* DATASET ENTRIES:
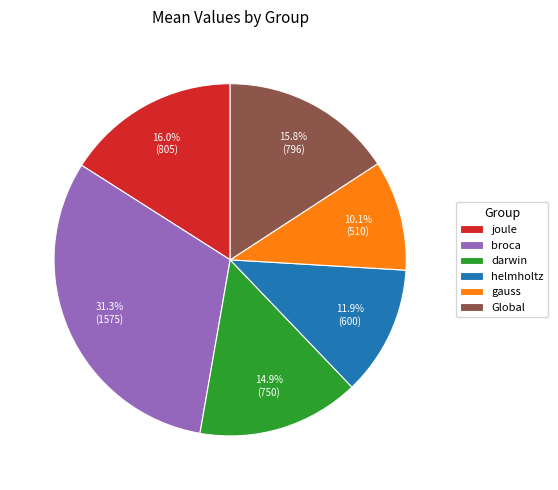

What portion of the pie excludes helmholtz?

88.1%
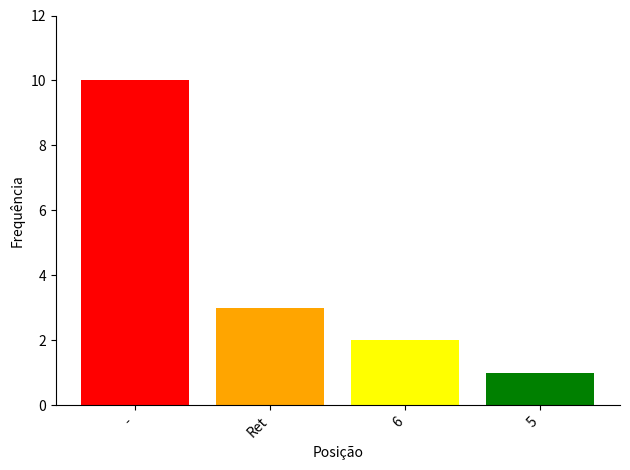

What is the sum of all values?

16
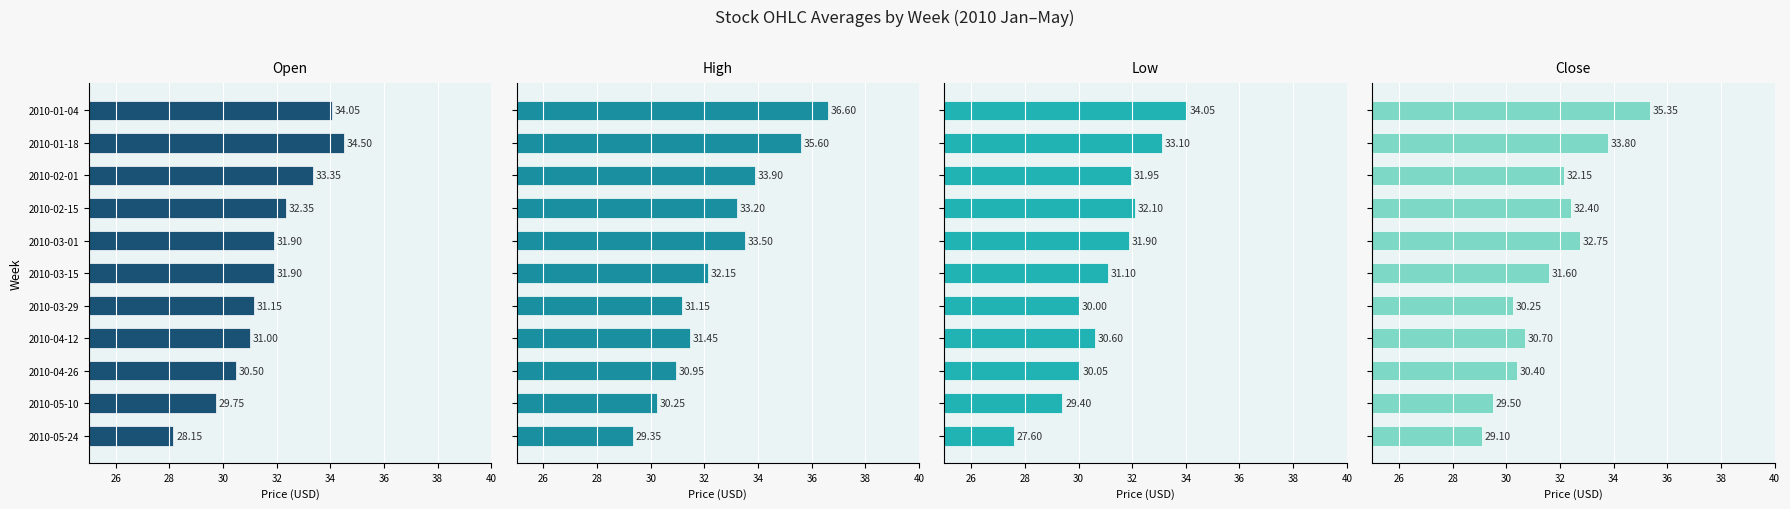

What is the average value of the Open series?

31.7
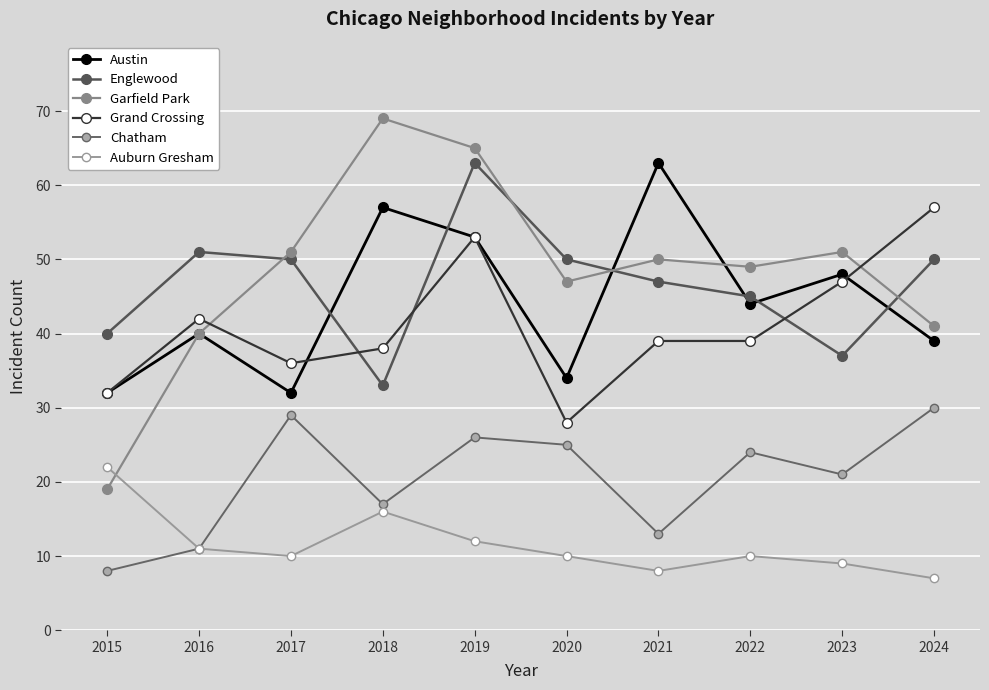

What is the difference between the Chatham values at 2021 and 2019?

13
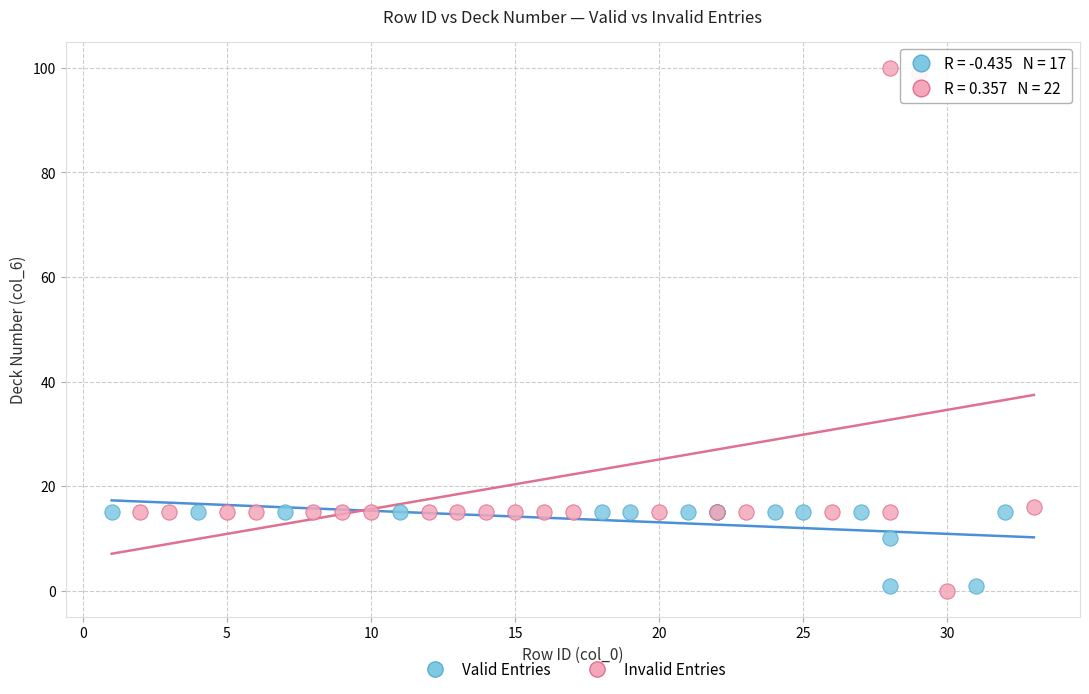

Which series has the largest Y range (max minus min)?

Invalid Entries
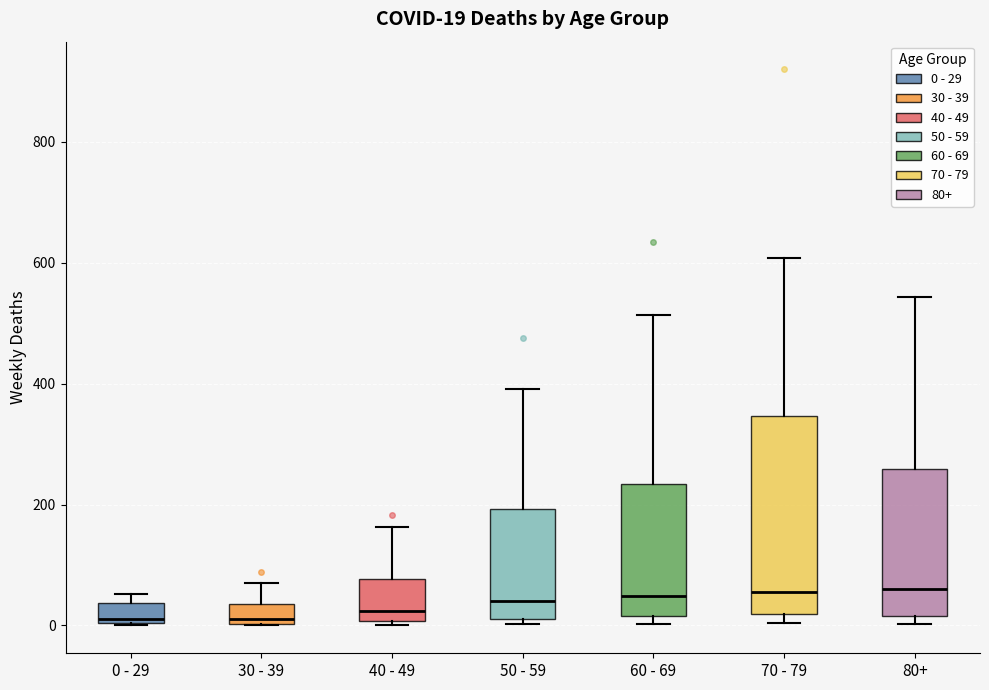

Comparing the boxes themselves (not the whiskers), which one is the tallest?

70 - 79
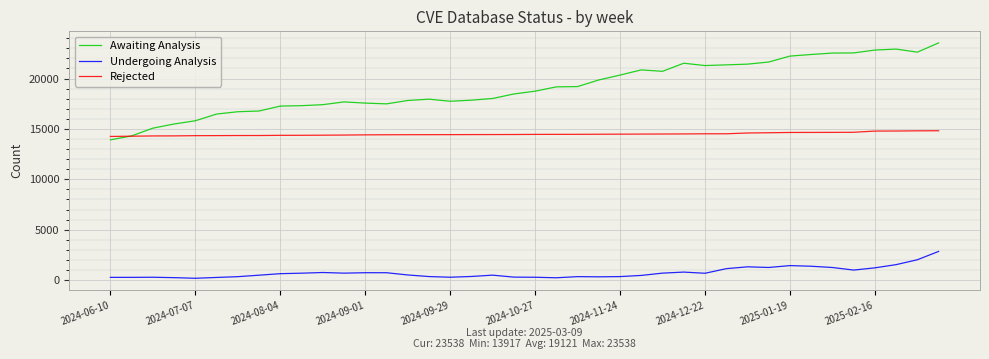

What is the maximum value for Undergoing Analysis?

2839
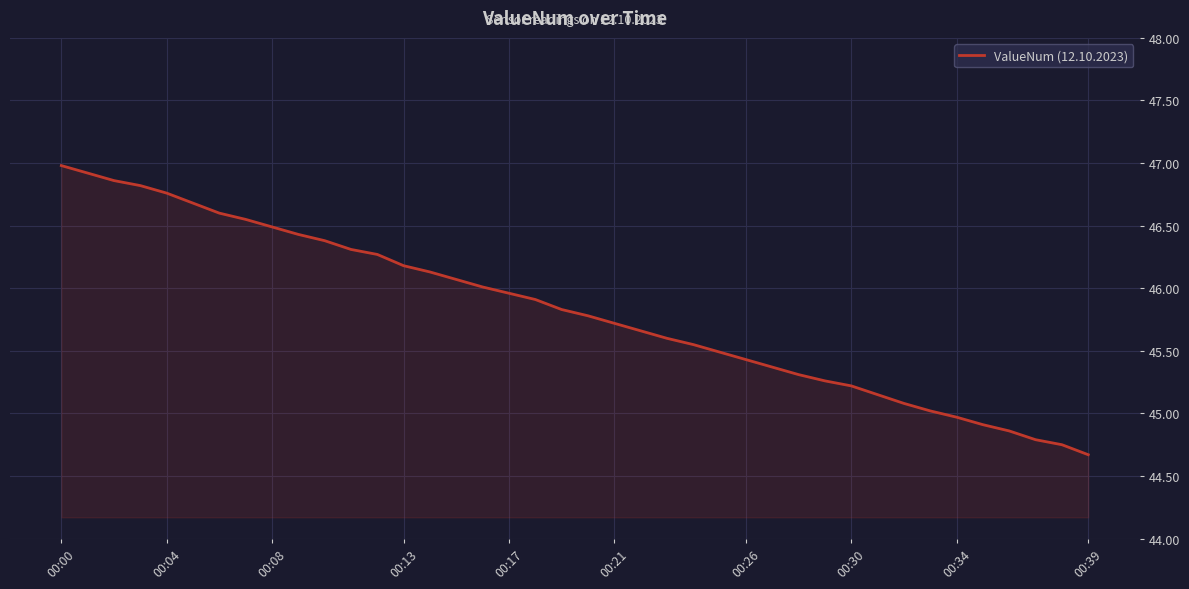

What is the smallest value displayed?

44.7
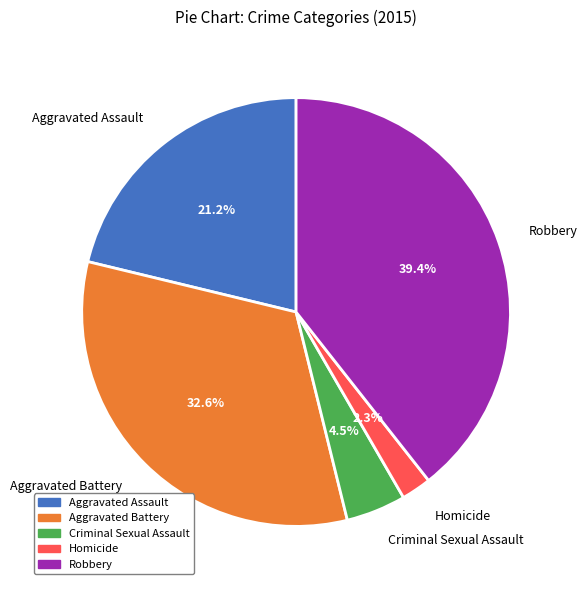

To the nearest percent, what portion does Homicide represent?

2%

* WHAT THE TASK ASKS:
Can you rewrite all of the items above, substituting "dataset" for "series" and keeping everything else unchanged? Leave the pictures out.

* SOLUTION FOR THIS TASK:
What portion of the pie excludes helmholtz?

88.1%

What is the sum of all values?

16

What is the average value of the Open dataset?

31.7

What is the difference between the Chatham values at 2021 and 2019?

13

Which dataset has the largest Y range (max minus min)?

Invalid Entries

Comparing the boxes themselves (not the whiskers), which one is the tallest?

70 - 79

What is the maximum value for Undergoing Analysis?

2839

What is the smallest value displayed?

44.7

To the nearest percent, what portion does Homicide represent?

2%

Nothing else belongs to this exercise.